For neuronal experiments, rat primary hippocampal neurons were transfected after 9 days in culture using Lipofectamine 2000 and stimulated 36-48 hours later. Dual-Glo Luciferase assays were performed following o/n stimulation.

Generation of Delta fusion protein (Delta1-Fc)

A fusion protein comprising the extracellular domain of human Delta1 fused to the Fc domain of human IgG4 was prepared by inserting a nucleotide sequence coding for the extracellular domain of human Delta1 (amino acids 1 to 537) into the expression vector pCON© (Lonza Biologics). This plasmid was expressed in CHO cells, purified by affinity chromatography on ProteinA-Sepharose (Amersham Biosciences) before concentration and buffer exchange into PBS. Batch activity of this protein was confirmed as previously described [35].

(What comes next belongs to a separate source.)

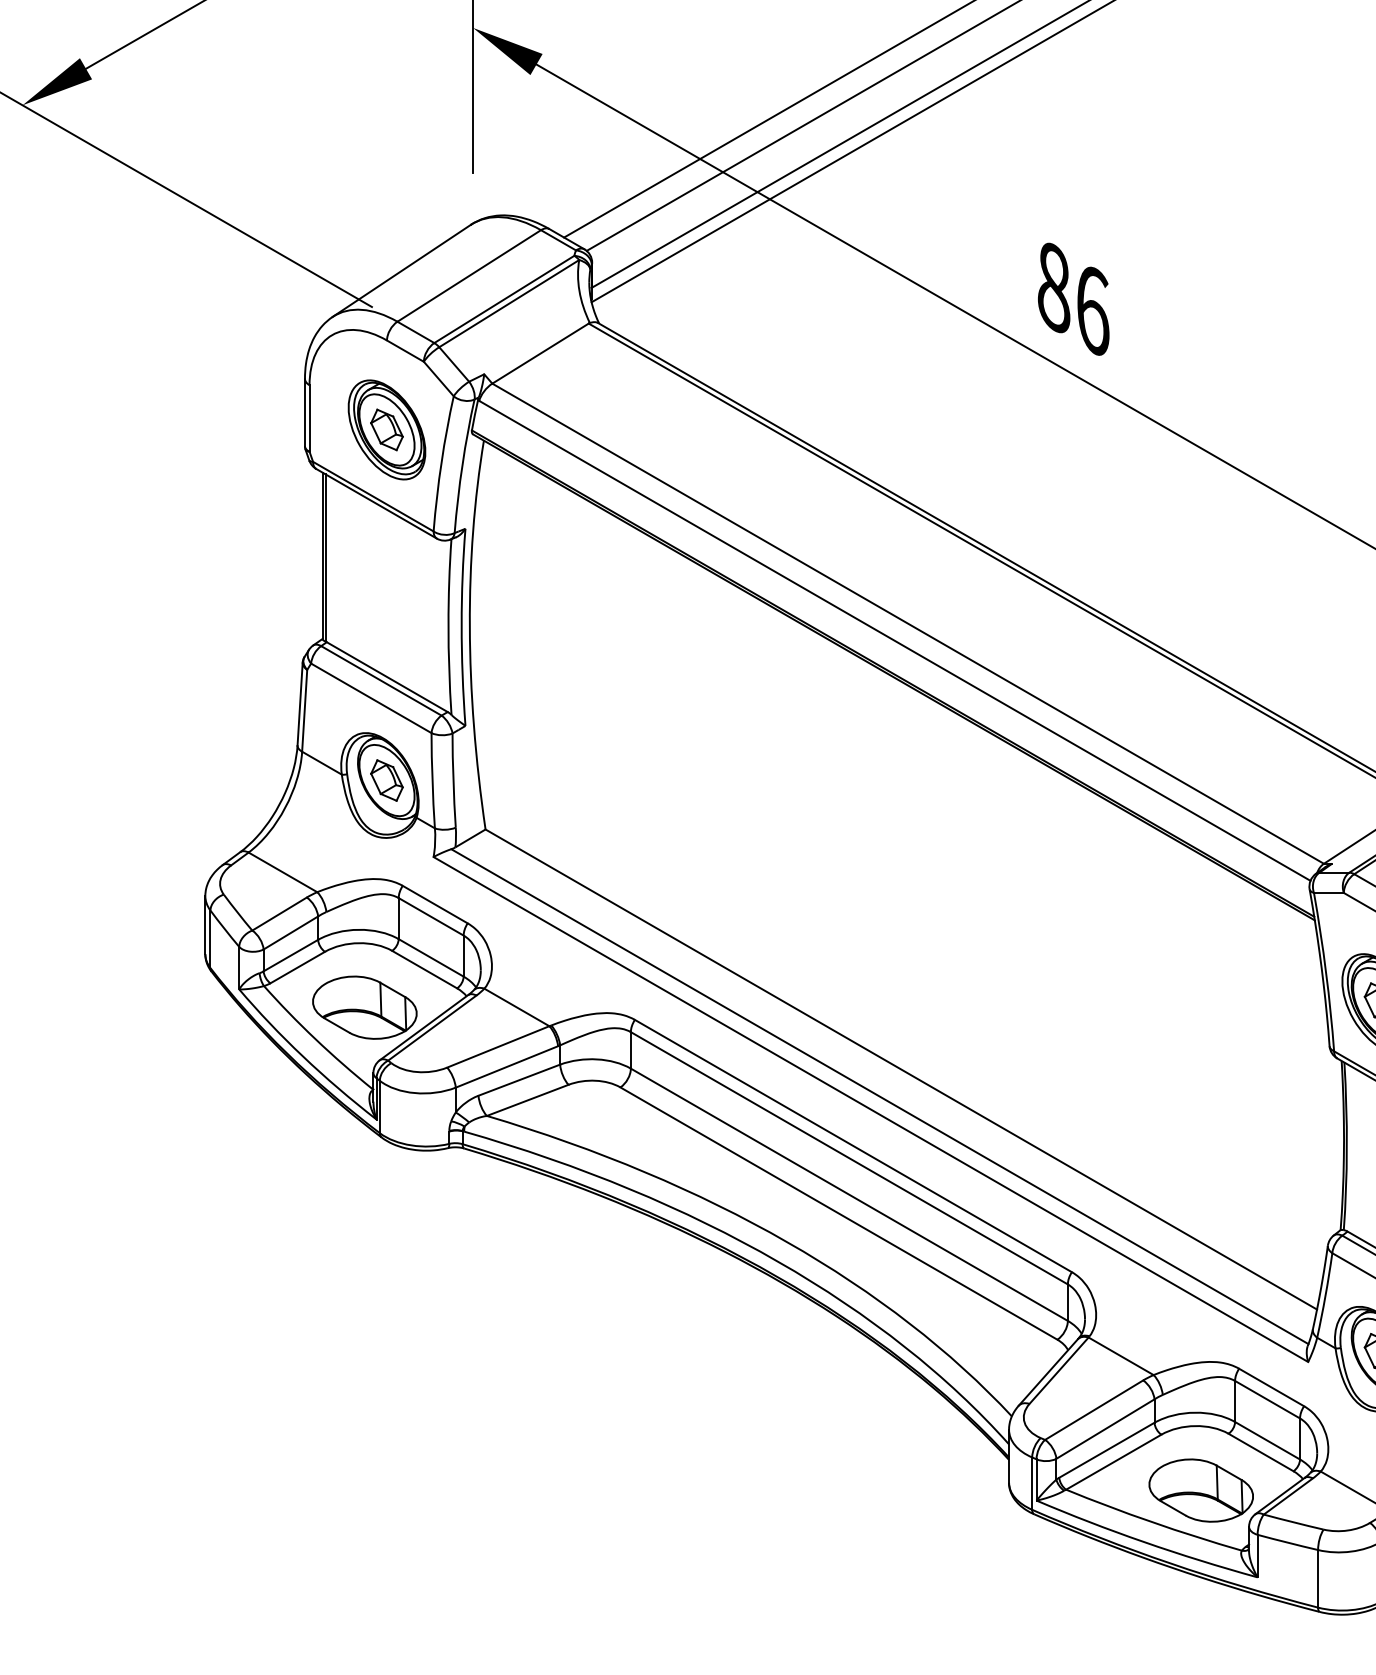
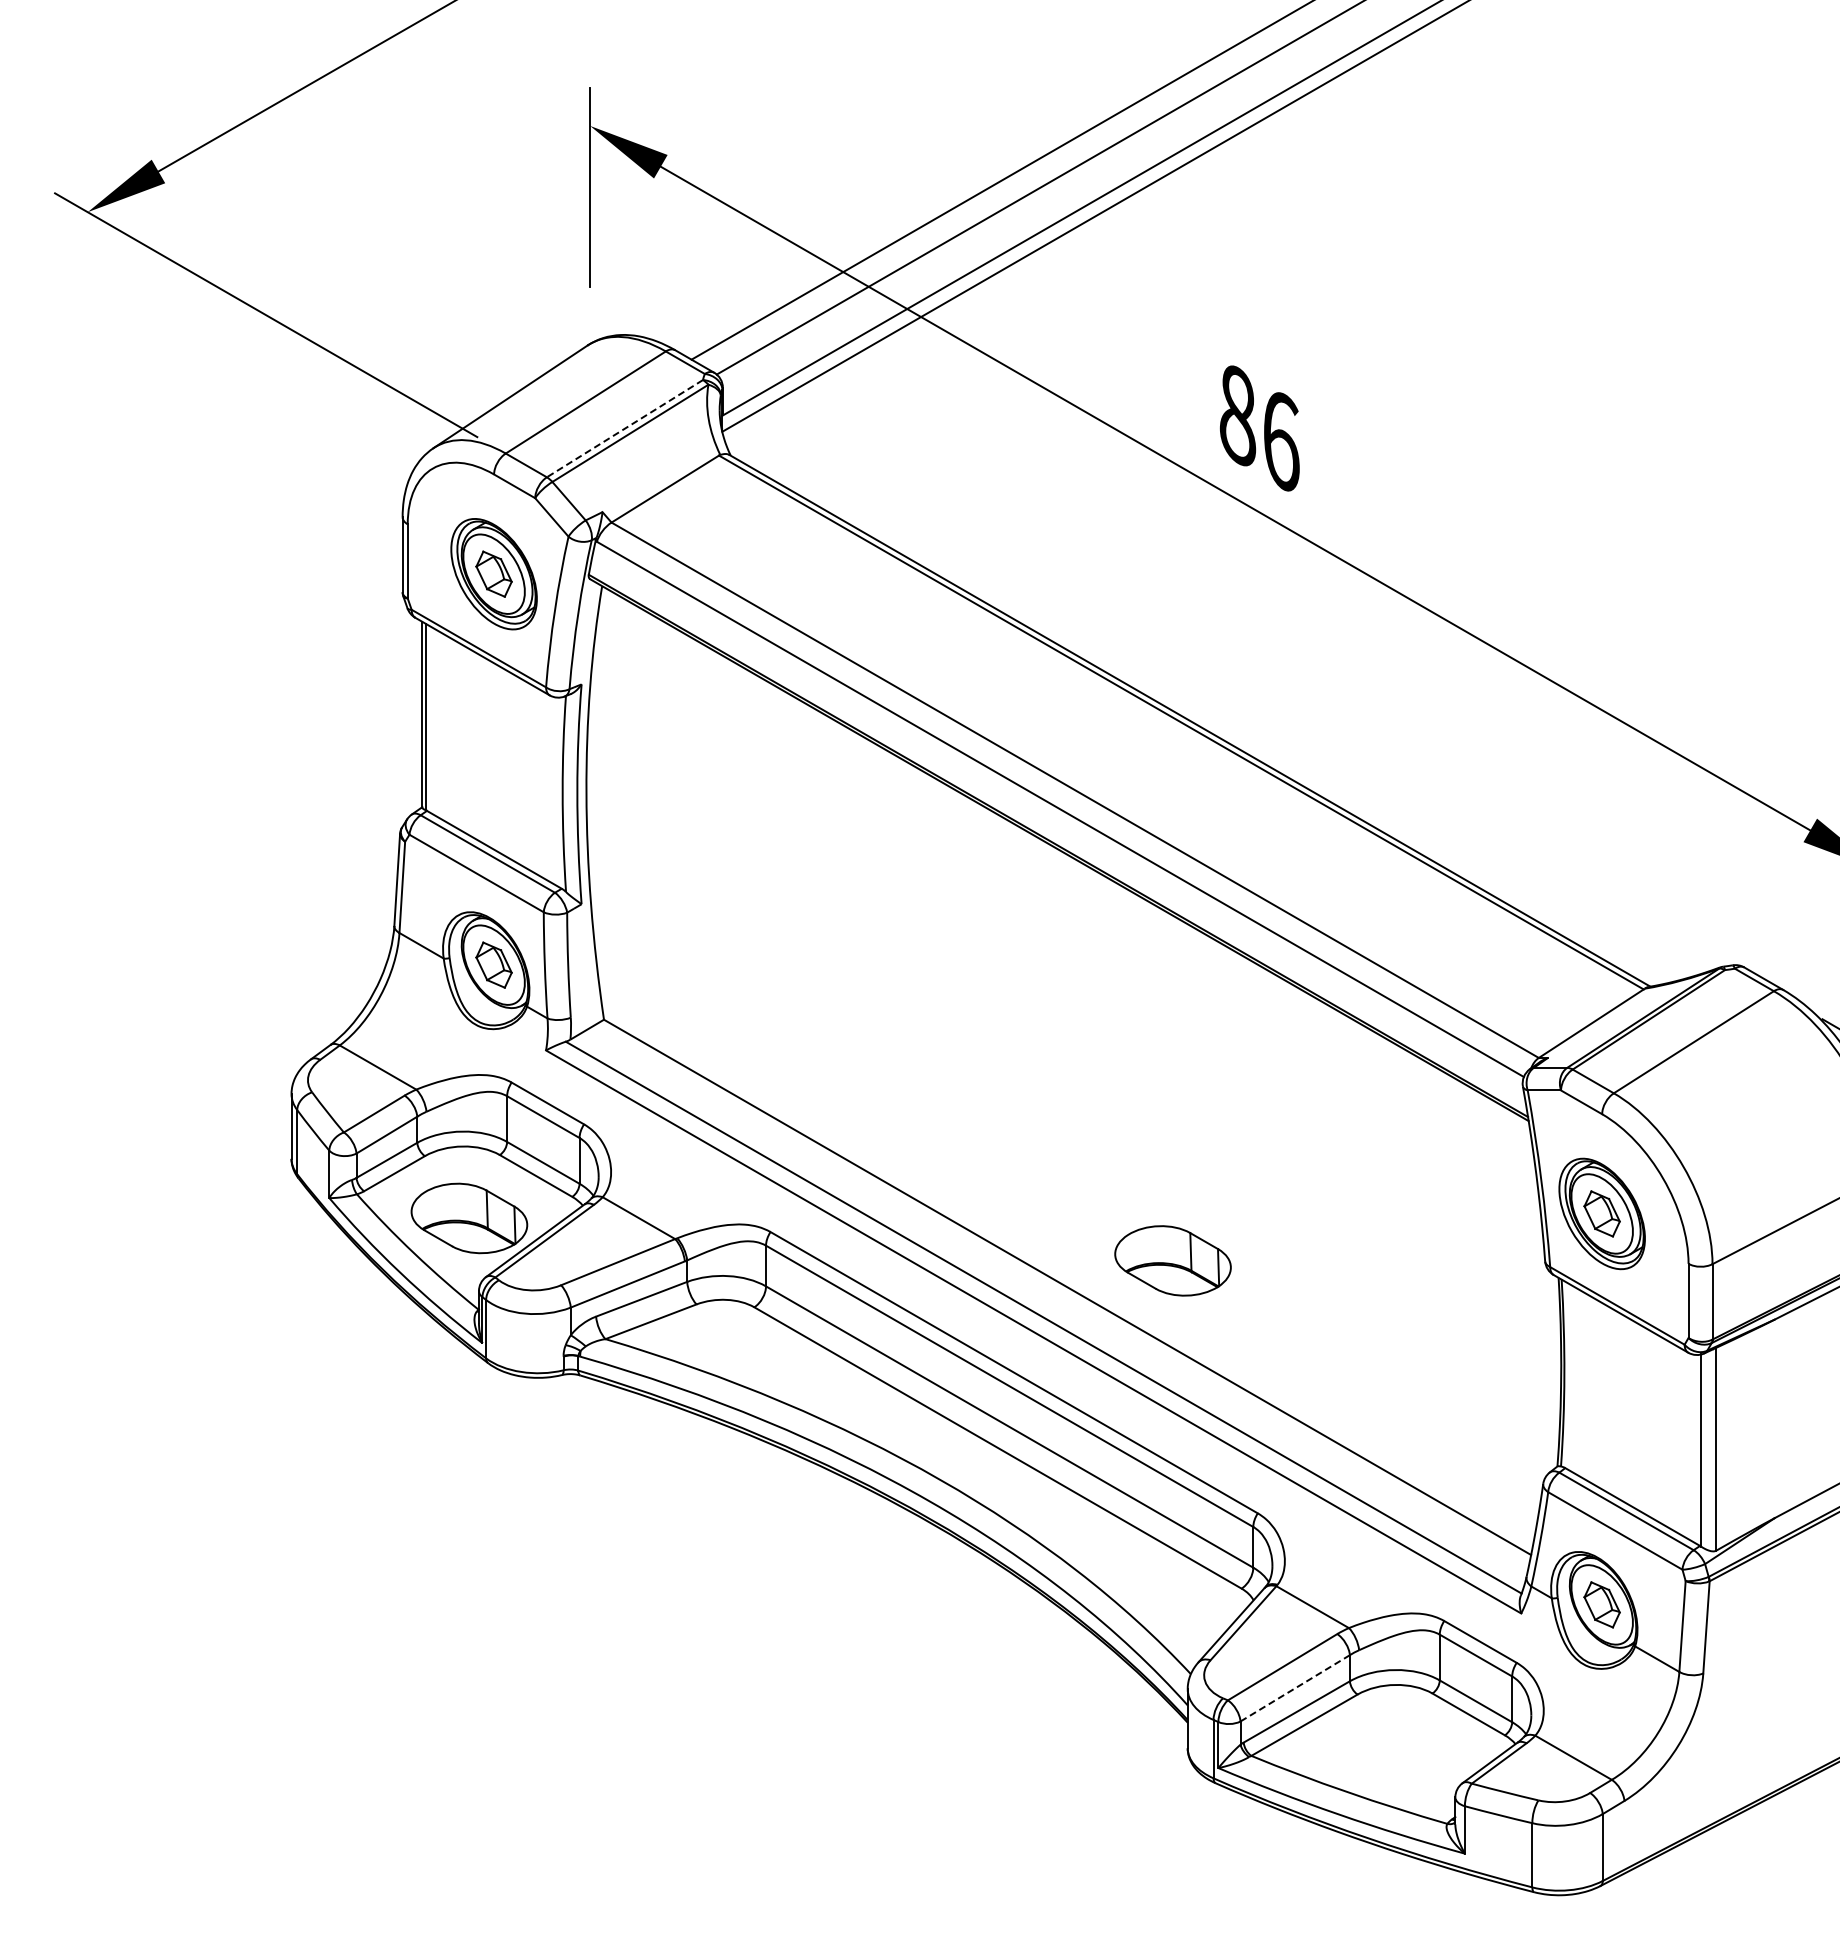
line: (503, 299) -> (624, 428), solid -> dashed
line: (1105, 1429) -> (1295, 1688), solid -> dashed
part: (1200, 1490) -> (1172, 1260), moved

Delta1-Fc capture and immobilisation onto tissue culture plastic

To assess the effect of isolated Delta1-Fc signalling on Jurkat-N2 and CD4+ T-cells, 96- or 24-well plates were coated overnight at 4°C with anti-hIgG4 (1 μg/ml, BD Biosciences). Plates were washed with PBS and incubated for 2 hours at 37°C with 20 μg/ml Delta1-Fc or hIgG4 control, washed once again with PBS, before cells were plated for stimulation.

To examine the effect of coincident Delta1-Fc and T-cell receptor signalling on primary CD4+ T-cells, 96- or 24-well plates were first coated overnight at 4°C with a mixture of capture antibodies consisting of anti-mouse IgG2a (1 μg/ml, BD Biosciences) and anti-hIgG4 (1 μg/ml, BD Biosciences). Plates were washed with PBS and incubated 2 hours at 37°C with a mixture of anti-CD3 (3 μg/ml, clone Hit3a, BD Biosciences) and 20 μg/ml Delta1-Fc or hIgG4 control (Sigma). Plates were again washed with PBS and purified CD4+ T cells were seeded at 2 × 105/well in the presence of soluble anti-CD28 (2 μg/ml, clone CD28.2, BD Bioscience).

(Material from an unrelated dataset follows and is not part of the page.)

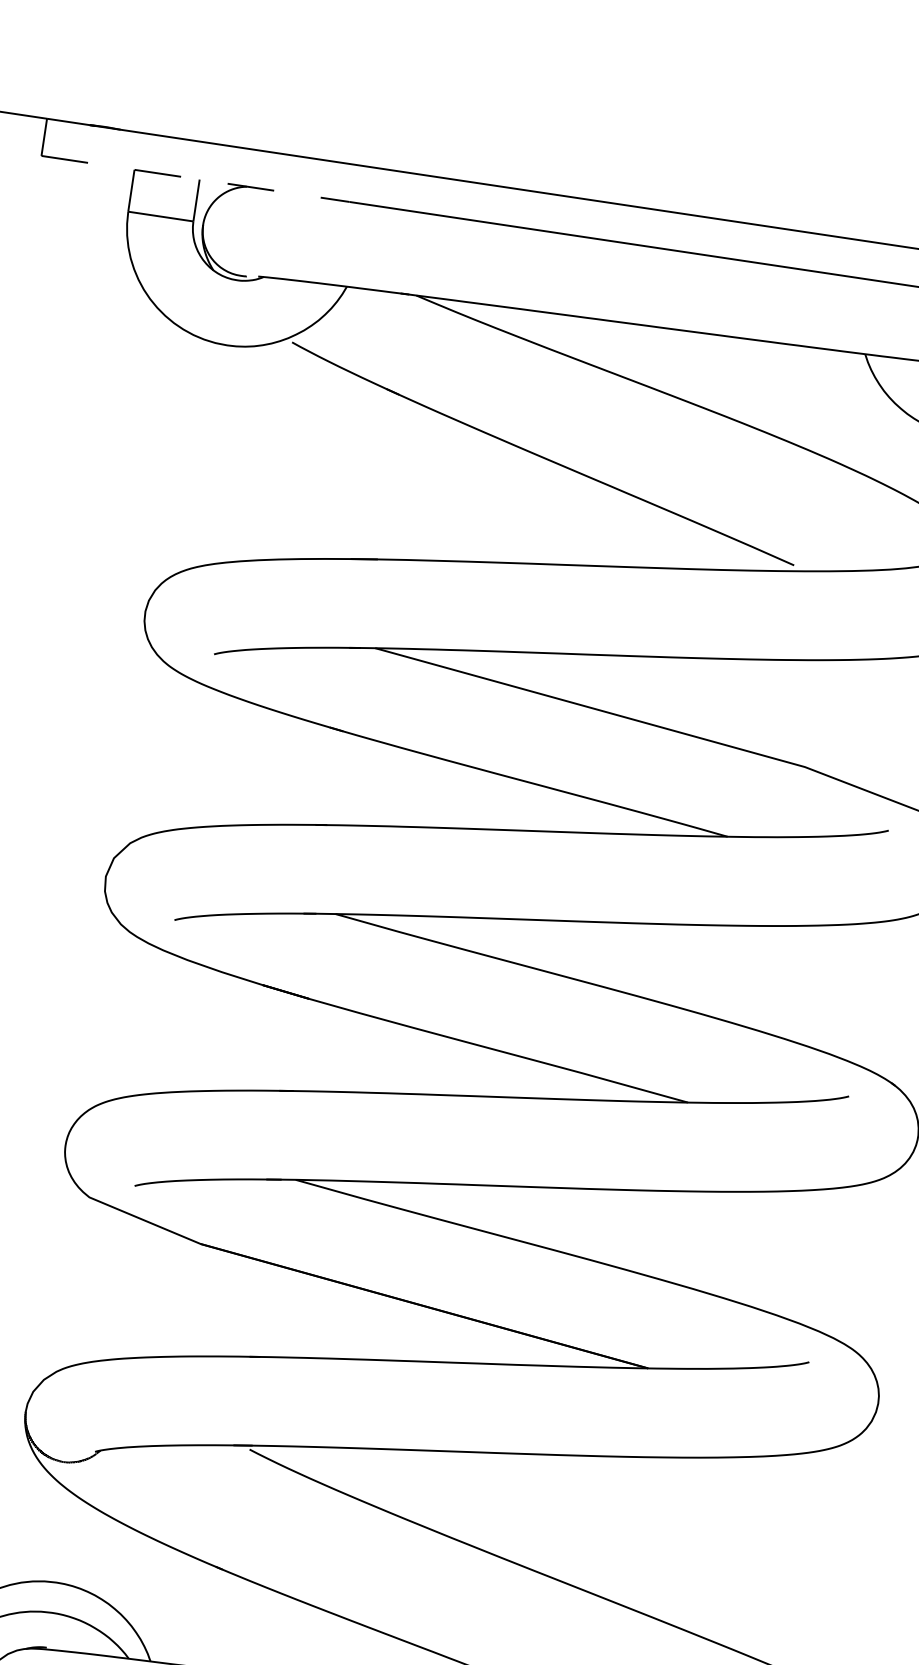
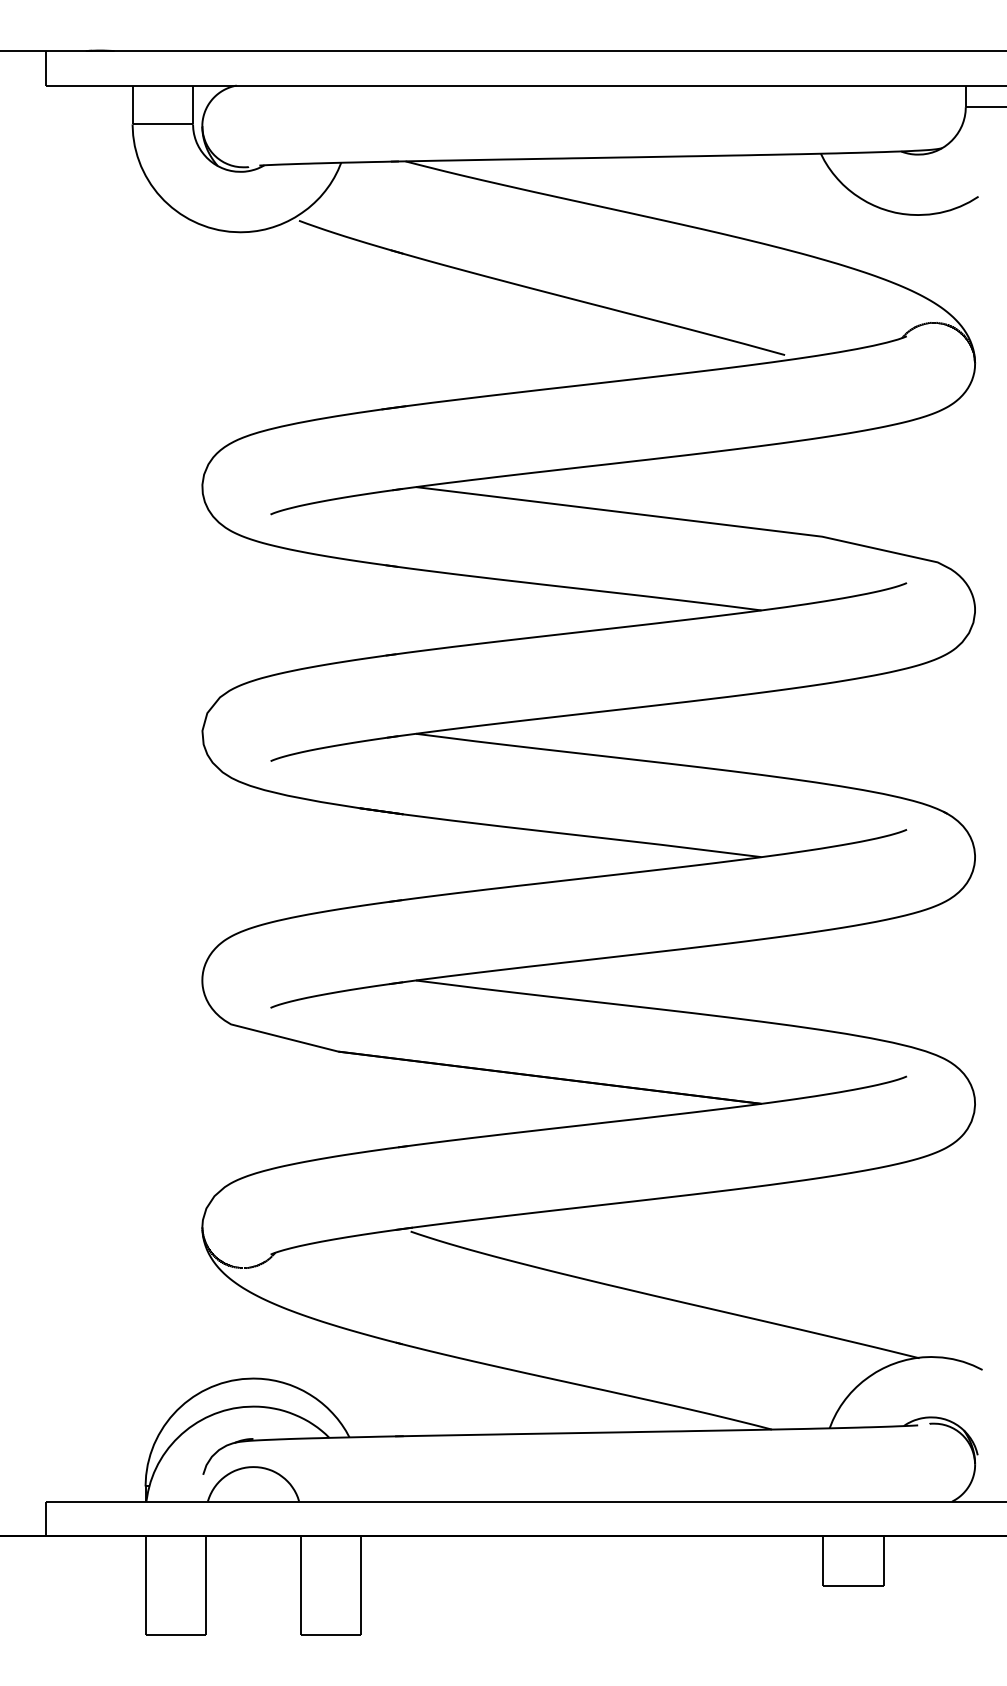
line: (195, 178) -> (189, 85), dashed -> solid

Inter-cell Notch signalling assay

This assay has been described previously [20]. Briefly, a CHO cell line (CHO-N2) was established which expressed both a full-length human Notch2 cDNA, and p10xCBF1-luc. 2 × 104 CHO-N2 cells were plated per well into 96-well plates, and left to adhere for 2 hours. Notch signalling was activated by plating an additional CHO line which stably expresses full-length human Delta1 (CHO-hDelta1) onto the CHO-N2 cells. Cells were co-cultured in this manner overnight, and luciferase activity determined as described.

Reverse transcription and Quantitative PCR

RNA was isolated from cell samples using Rneasy kits (Qiagen). First strand cDNA was synthesised with SuperScriptII (Invitrogen) oligo-d(T) and random decamers (Invitrogen). Q-PCR was performed using SYBR green detection chemistry on the Roche Lightcycler system. Gene-specific quantification was achieved by comparing each cDNA to a serially-diluted standard plasmid containing the relevant amplicon. Relative Hes-1 expression levels were normalised to 18S rRNA housekeeping gene. Primer sequences used were as follows (5' to 3'): 18S rRNA, GTAACCCGTTGAACCCCATT and CCATCCAATCGGTAGTAGCG; Hes-1, CTCTCTTCCCTCCGGACTCT and GGCGCAATCCAATATGAAC.